Chloé soupira doucement, un sourire fatigué mais taquin effleurant ses lèvres.
— Si je ne finissais pas de corriger les anomalies du rapport trimestriel que la comptabilité m'a transmis ce matin, monsieur, la réunion de demain matin avec les actionnaires de Portland tournerait au désastre. Or, je tiens à mon poste. Et, si je puis me permettre, vous aussi devriez rentrer chez vous. Votre teint est un peu plus pâle que d'habitude. L'excès de travail nuit gravement à la santé, même pour un patron infatigable comme vous.
Marc plissa les yeux. Un loup ordinaire aurait baissé la tête face à ce ton faussement réprobateur. Mais Chloé avait ce culot désarmant, cette audace naturelle qui le désarmait à chaque fois.
— Vous vous souciez de ma santé, Chloé ? demanda-t-il d'un ton neutre, en se levant avec une souplesse féline qui faisait paraître chaque mouvement de son corps dangereusement fluide sous son costume.
— Disons que je tiens à ce que mon employeur reste en vie et en état de signer mes bulletins de paie, répliqua-t-elle du tac au tac en récupérant son sac à main sur le dossier de sa chaise. Sur ce, je vous souhaite une excellente soirée. N'oubliez pas de verrouiller la porte de votre bureau en partant.
Elle pivota sur ses talons, s'apprêtant à traverser le couloir menant aux ascenseurs, ignorant superbement le frisson d'alerte qui parcourut instantanément l'échine de son patron. Marc resta immobile, les poings légèrement serrés dans ses poches, observant la silhouette s'éloigner.

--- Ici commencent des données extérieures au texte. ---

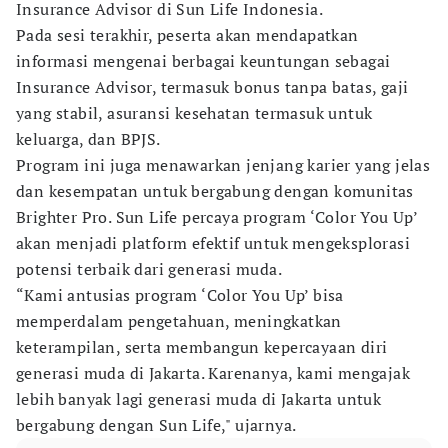
Insurance Advisor di Sun Life Indonesia.
Pada sesi terakhir, peserta akan mendapatkan
informasi mengenai berbagai keuntungan sebagai
Insurance Advisor, termasuk bonus tanpa batas, gaji
yang stabil, asuransi kesehatan termasuk untuk
keluarga, dan BPJS.
Program ini juga menawarkan jenjang karier yang jelas
dan kesempatan untuk bergabung dengan komunitas
Brighter Pro. Sun Life percaya program ‘Color You Up’
akan menjadi platform efektif untuk mengeksplorasi
potensi terbaik dari generasi muda.
“Kami antusias program ‘Color You Up’ bisa
memperdalam pengetahuan, meningkatkan
keterampilan, serta membangun kepercayaan diri
generasi muda di Jakarta. Karenanya, kami mengajak
lebih banyak lagi generasi muda di Jakarta untuk
bergabung dengan Sun Life," ujarnya.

Il sentait battre son cœur, un cœur de bête sauvage qui s'affolait à chaque fois qu'elle s'éloignait trop de lui. Quelque chose en lui, un instinct primitif et irrépressible, lui hurlait de la retenir, de l'enfermer dans ce bureau, de marquer son territoire pour s'assurer qu'elle n'appartiendrait qu'à lui. Mais la voix de la raison — et le respect qu'il vouait malgré tout à son humanité — le retinrent.
La partie ne faisait que commencer. Et l'Alpha des Ombres de la Colline venait de réaliser, non sans effroi, qu'il était en train de perdre le contrôle de la partie la plus importante de sa vie.